Craig C. Franck was sentenced Wednesday for fraudulently receiving $322,460 in pandemic relief funds, according to the U.S. Attorney's Office, District of Maine.

BANGOR, Maine — A Levant man was sentenced Wednesday in U.S. District Court in Bangor for wire fraud and money laundering Economic Injury Disaster Loan (EIDL) and Paycheck Protection Plan (PPP) funds.

Craig C. Franck, 40, was sentenced by U.S. District Judge Lance E. Walker to 33 months in prison followed by three years of supervised release, according to a release Wednesday from the U.S. Attorney's Office, District of Maine. Franck pleaded guilty on Aug. 16, 2022.

Court records show Franck formerly owned CCF Acoustics LLC and CCF Acoustical Systems. according to Wednesday's release. The two companies reportedly were not in business and did not generate income or have employees in 2020 or 2021, the release states. 

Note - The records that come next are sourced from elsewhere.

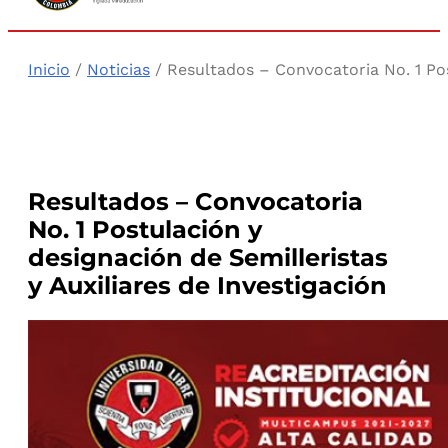
Inicio
/
Noticias
/ Resultados – Convocatoria No. 1 Post
Resultados – Convocatoria
No. 1 Postulación y
designación de Semilleristas
y Auxiliares de Investigación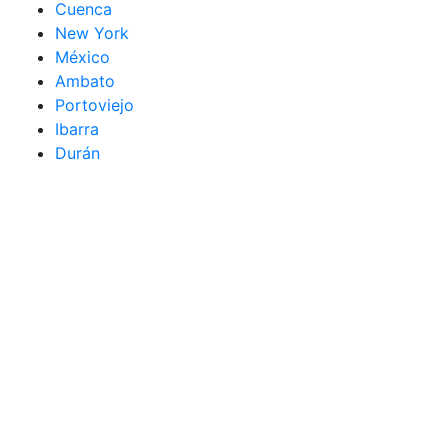
Cuenca
New York
México
Ambato
Portoviejo
Ibarra
Durán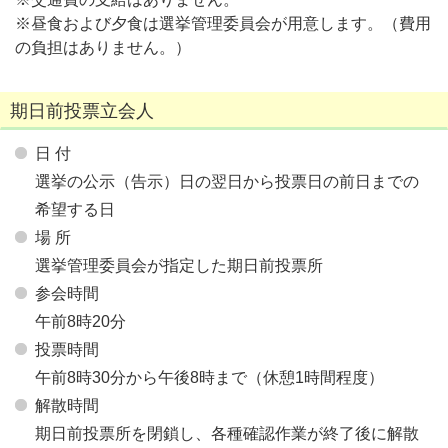
※昼食および夕食は選挙管理委員会が用意します。（費用
の負担はありません。）
期日前投票立会人
日 付
選挙の公示（告示）日の翌日から投票日の前日までの
希望する日
場 所
選挙管理委員会が指定した期日前投票所
参会時間
午前8時20分
投票時間
午前8時30分から午後8時まで（休憩1時間程度）
解散時間
期日前投票所を閉鎖し、各種確認作業が終了後に解散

During that same time frame, Franck also received unemployment benefits. He was arrested in Florida on felony charges in July 2020, according to the release.

"In the summer of 2020, Franck received $177,400 in EIDL funds after submitting two fraudulent loan applications to the U.S. Small Business Administration," the release said. "In the applications, Franck made numerous false representations regarding CCF Acoustics LLC and CCF Acoustical Systems, misrepresented that the funds would be used to alleviate economic injury caused by the pandemic, and claimed that he was not subject to criminal charges."

Franck reportedly used the EIDL funds to "retain a criminal defense attorney and post bail in his Florida criminal case," the release said. The funds were also used to buy a pickup truck and pay for "other personal expenses."

Franck then received a PPP loan of $145,060 in March 2021 after he submitted a fraudulent loan application to a private lender, Wednesday's release states.

"In support of the application, Franck provided false IRS documents and forged checking account statements," the release said. "Franck illegally spent the PPP funds on a second vehicle, online retail purchases, and living expenses, among other prohibited uses."

The judge said Wednesday that Franck engaged in a cynical scheme amounting to “high-tech pocket picking," and that he had displayed “an extraordinary amount of narcissism” in carrying out the pandemic fraud, according to the release.

The investigation into the case was done by Homeland Security Investigations.